We were taken out later in the week to each get a new doll, really fancy dolls with satin petticoats and lacy bonnets, and Susie threw a fit because we both wanted the pink doll, but I was still so mortified about hitting her with the teacup that I just didn't have the energy to pitch a fit of my own, which I most assuredly would have because I was the younger and she was older and everybody knows that the littlest catches all the breaks, right, Carol?

I ended up with the blue doll and I never liked her. I mean, blue? I don't think so.

I think Susie still has her pink doll.

Carol has forgiven me for the torments I put her and her Barbies through at the lake.
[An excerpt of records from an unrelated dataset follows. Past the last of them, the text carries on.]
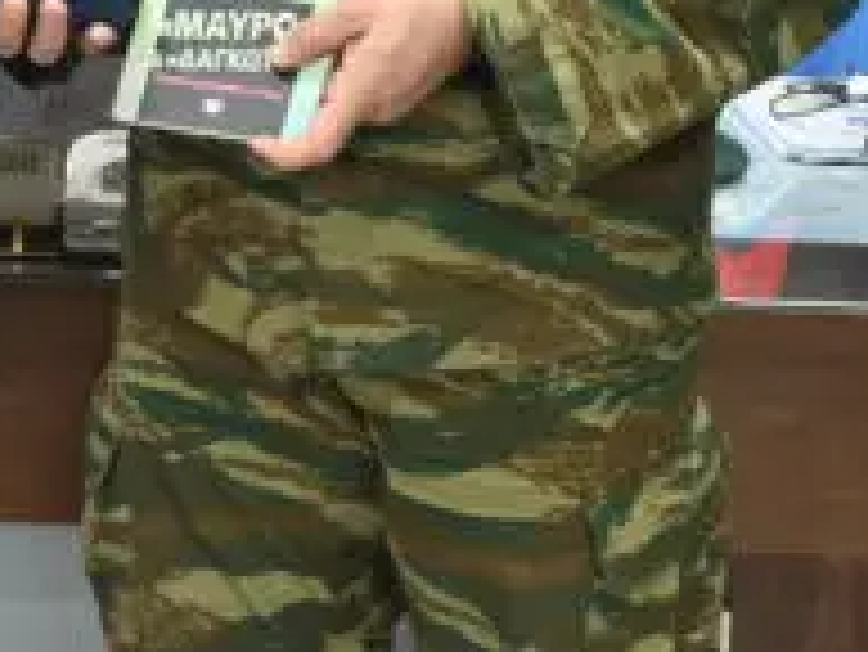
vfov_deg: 12.4
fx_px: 2885
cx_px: 67
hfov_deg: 16.8
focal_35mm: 115
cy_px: -227
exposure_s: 1/20
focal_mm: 24
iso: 400
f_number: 6.3
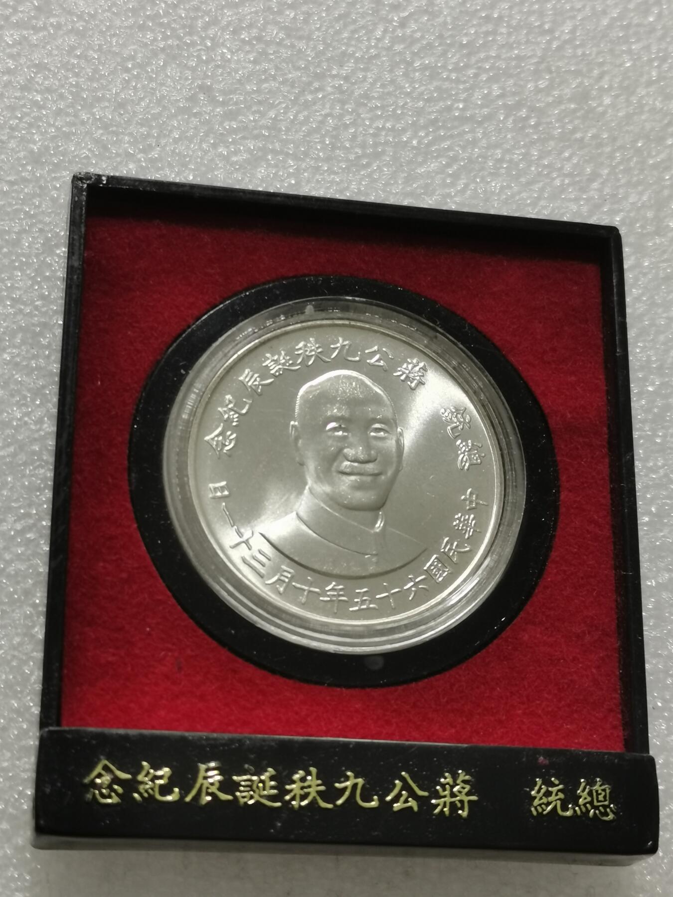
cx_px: 336
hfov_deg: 22.3
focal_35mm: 66
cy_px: 448
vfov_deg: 29.4
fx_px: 1711
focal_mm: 5.58
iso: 64
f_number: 1.8
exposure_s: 1/100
Lilly, Susie's older sister, luckily missed all of the teacup and Barbie adventures and so she has no recollection of my brattiness to color her feelings toward me today.

On another occasion at the lake house, Carol had to give Susie her Slinky because Susie cried for it.

Susie is much different than this now, of course. She's beautiful and hilarious and generous. She has two amazing daughters (those girls with the French names), one who is all grown up now and working in Washington D.C. and a younger one who just completed her freshman year at Pepperdine. Susie is also a butt-kicking Arbonne sales representative and I love her.

Happy birthday, Susie. I'll see you with Carol and Lilly in THREE MORE WEEKS. I promise to stay away from your cups, mugs and other breakable drinkware. I will humbly drink my margaritas from plastic.

6 comments:

CousinCarol said...

I received a slinky from Susie a few years ago, you didn't receive a pink doll?? Wonderful story, Shelley. Happy Birthday Susie! Love, Carol

Shelley said...

Okay, Susan.

WHERE IS MY PINK DOLL???!!!

Kayte said...

Let me get this straight...you bash someone over the head with a teacup, resulting in actual blood loss, throw a fit over Tinker Toys, AND THEN YOU GET REWARDED WITH A NEW DOLL???? I knew there was something lacking in my childhood...LOL. Or, maybe it is that blonde thing....

Shelley said...

[with dignity] The blood loss came from me. Plus, my grandma was entirely convinced that Little Shelley Could Do No Wrong. It was the constant theme of my childhood.

That was just an awesome way for a grandma to be, lemme tell you.

Lilly said...

That's the best telling of the teacup story I've heard. Actually, the only story I ever heard went like this: SHELLEY HIT ME WITH A TEACUP. End of story.

Shelley said...

Susie sent me an email, saying that there were some "interesting corrections" to add to the Mt. Summit Teacup Massacre, but that's okay because I. Still. Bear. The. Scar.

That scar is all the proof I need to show that I was in the right. Or...something like that.